What does this suggest about tests based on these two reference distributions?

crit_z <- qnorm(0.975)
crit_chi <- qchisq(0.95, df = 1)

crit_z^2

[1] 3.841459

crit_chi

[1] 3.841459

At least at where chi-squared has one degree of freedom, these two tests are equivilent.

ggplot() +
  aes(norm^2) +
  geom_density() +
  geom_vline(xintercept = qnorm(0.975)^2, color = "red")

ggplot() +
  aes(chi) +
  geom_density() +
  geom_vline(xintercept = qchisq(0.95, df = 1), color = "red")

END REQUIRED QUESTIONS

The next two questions are optional, you do not need to submit anything about them for your assignment.

Q3.

This isn’t actually a question, just some reading and code to work through.
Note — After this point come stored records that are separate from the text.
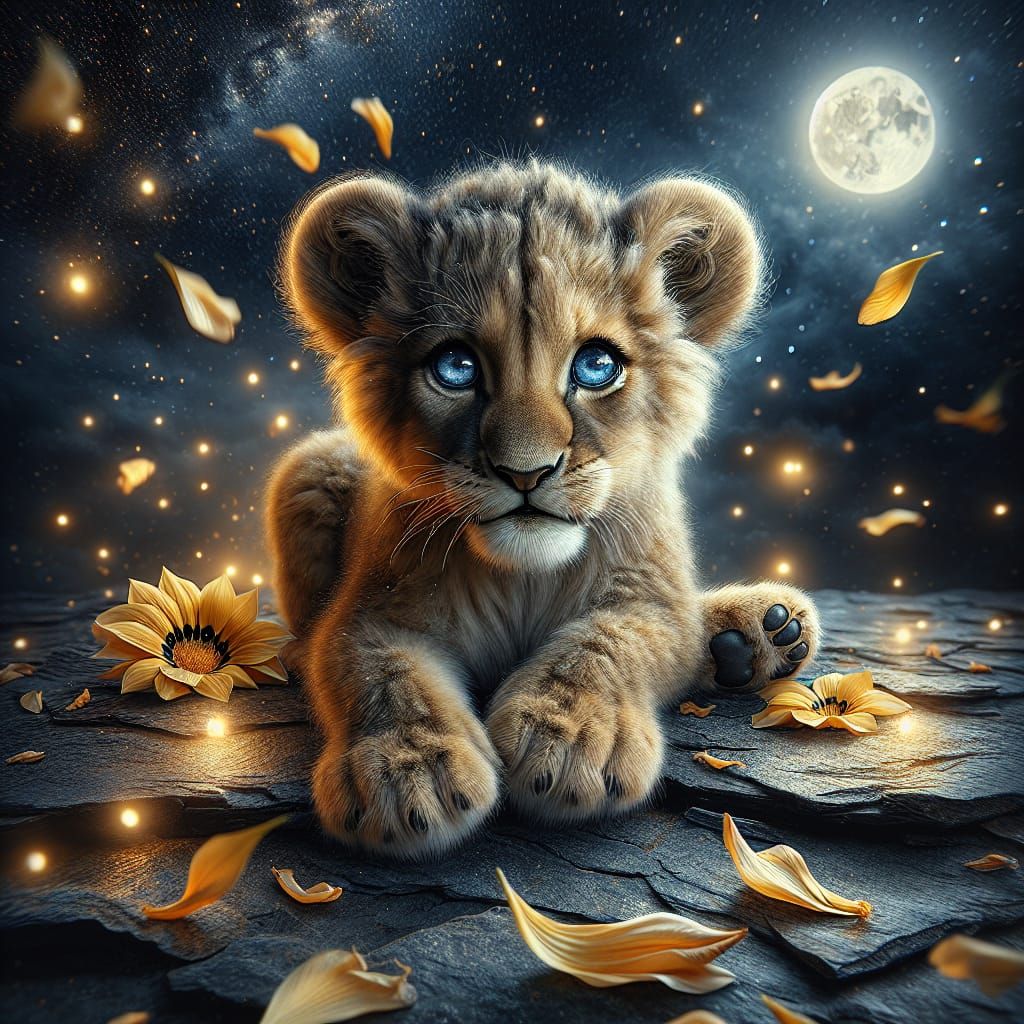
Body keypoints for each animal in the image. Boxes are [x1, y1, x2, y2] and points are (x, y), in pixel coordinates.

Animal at [267, 161, 819, 858]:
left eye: (597, 364)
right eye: (455, 367)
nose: (525, 472)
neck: (523, 577)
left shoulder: (650, 599)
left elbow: (608, 643)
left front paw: (571, 741)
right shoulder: (371, 614)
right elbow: (380, 673)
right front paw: (410, 774)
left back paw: (760, 632)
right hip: (310, 467)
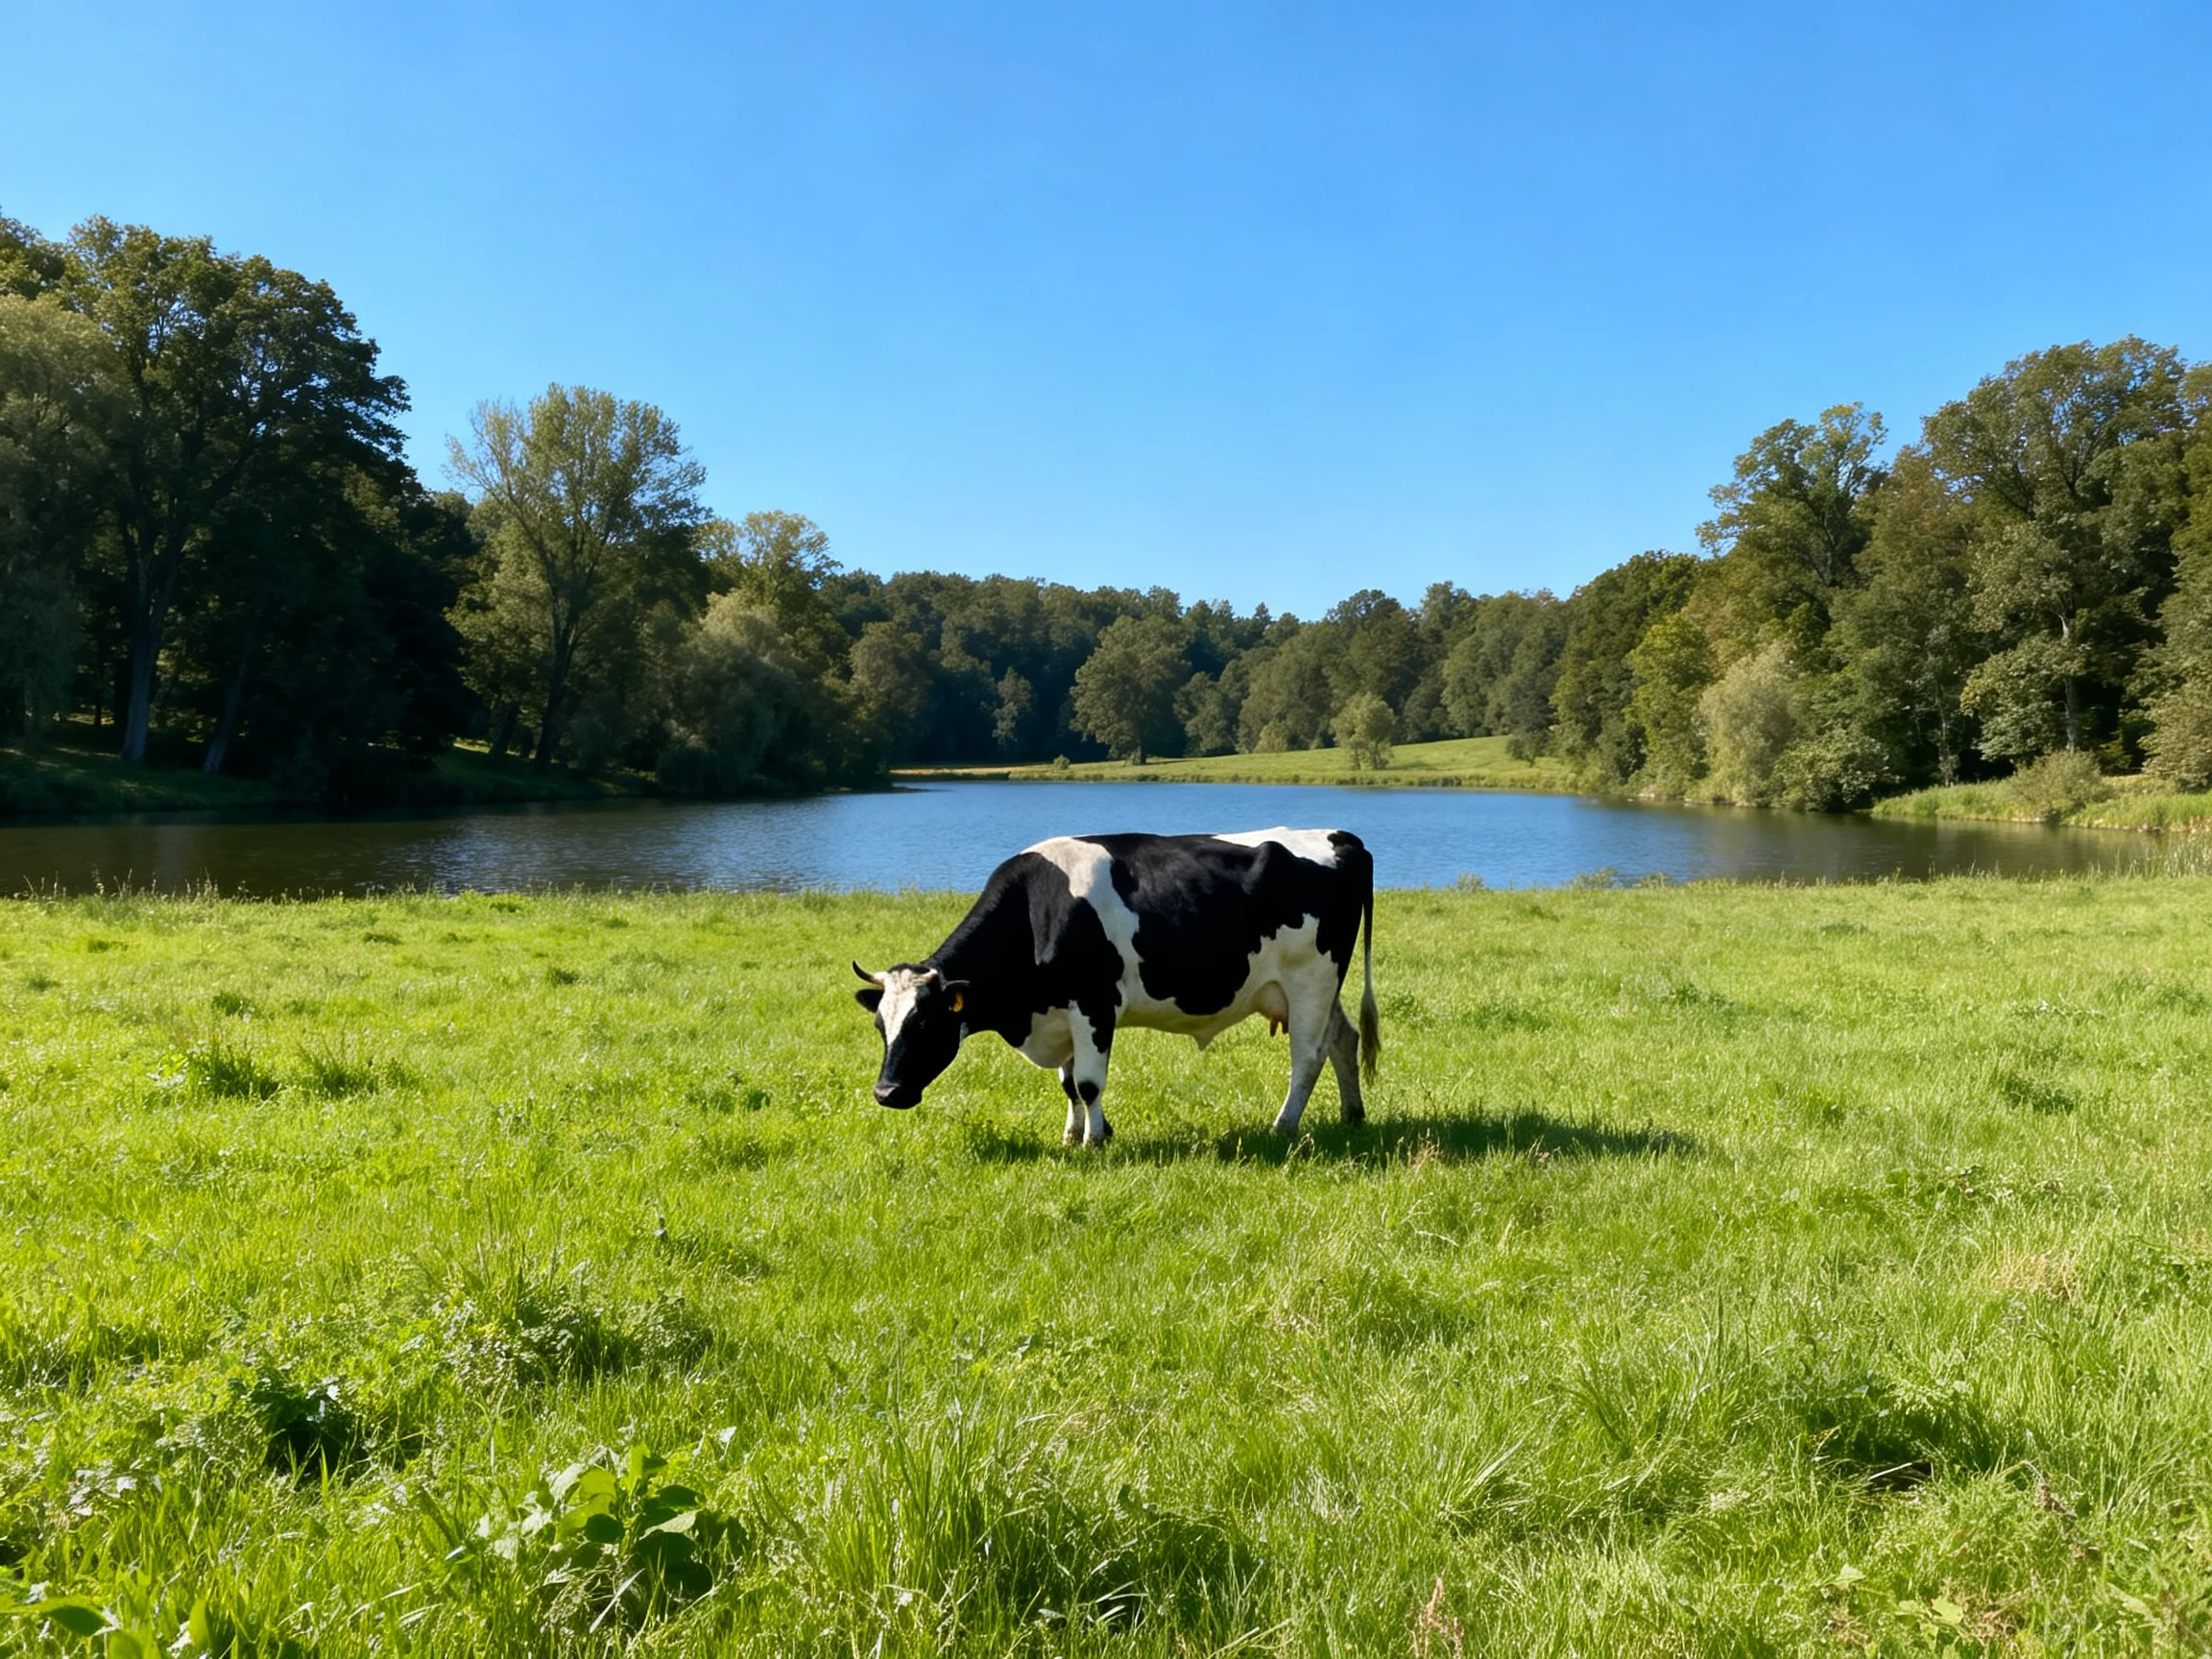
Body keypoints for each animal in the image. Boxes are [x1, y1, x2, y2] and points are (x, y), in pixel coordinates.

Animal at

It’s an interesting continuation of Mendel’s independence hypothesis, and a slightly different application of chisq.test() in R.

Mendel actually had a more sophisticated hypothesis than “seed color and seed shape are independent”, he knew how they should be independent based on his mechanistic understanding of the process of inheritance of dominant and recessive traits. On these grounds, Mendel hypothesized specific proportions for each cell in this particular table. He knew that if his ideas were correct, the cell proportions for his experiment should have been, specifically:

(mendel_expect <- cbind(c(9, 3), c(3,1)))/16

       [,1]   [,2]
[1,] 0.5625 0.1875
[2,] 0.1875 0.0625

This is a more stringent requirement than row/column independence, since there would be many possible tables consistent with some kind of independence relationship, but radically inconsistent with Mendel’s scientific understanding. For instance, if the upper right and lower left cell counts had been reversed, we would get the same chi-squared statistic for the table (check!) but seeing this would have suggested that Mendel was somehow seriously mistaken.

Here, we need a different approach than the chi-squared test of independence. We want to test an entire proposed distribution over the 4 cells. The tool for this job is the chi-squared test of goodness of fit, which in R is also performed by chisq.test().

The goodness of fit test is supposed to test the distribution of a single variable, so chisq.test() will perform the goodness of fit test if the data are provided as a single vector, rather than as a 2 x 2 table. Since we have particular distribution in mind, we’ll need to provide those hypothesized probabilities as well:

(mendel_vec <- as.vector(mendel)) # stretch out the table and make sure we know HOW it was stretched out, in order to get the hypothesized probabilities associated with the correct table cells.

[1] 315 108 101  32

And now preform the Chi-squared test passing in the vector of observed counts and the vector of specific proportions:

chisq.test(mendel_vec, p = c(9/16, 3/16, 3/16, 1/16))


    Chi-squared test for given probabilities

data:  mendel_vec
X-squared = 0.47002, df = 3, p-value = 0.9254

Note that the degrees of freedom are different – 4-1 = 3 instead of (2-1)(2-1) = 1. A very rough idea of why this should be is that with a more specific hypothesis (“each cell probability should be exactly so”) there are more ways the data could deviate from it.

An interesting historical note: R.A. Fisher, when reviewing Mendel’s original data, applied the chi-squared test to some data like these, and reached the conclusion that deviations were too small to have arisen by chance. He thought that the independence model fit so closely that Mendel’s data must have been deliberately doctored though in his great respect for Mendel, Fisher laid the blame on “some gardening assistant” who must have known too well what his supervisor hoped to see.

Q4.

Suppose we performed the tea-tasting experiment, and produced a table with 4’s in the diagonal and 0’s in the off-diagonal cells – that is, suppose the lady performed as well as the experiment allowed. If we had observed this (best possible) performance under the fixed-columns design (where the lady didn’t know the number of cups of each type), what p-value would she score? (use resampling script). What if we observed this same performance under the fixed-rows and fixed-columns design (where she knew there were 4 cups of each)?

Does it make sense that the best-possible performance earns a smaller p-value under the more “challenging” experimental setup than under the “easier” one? What does this say about which design we might prefer to use?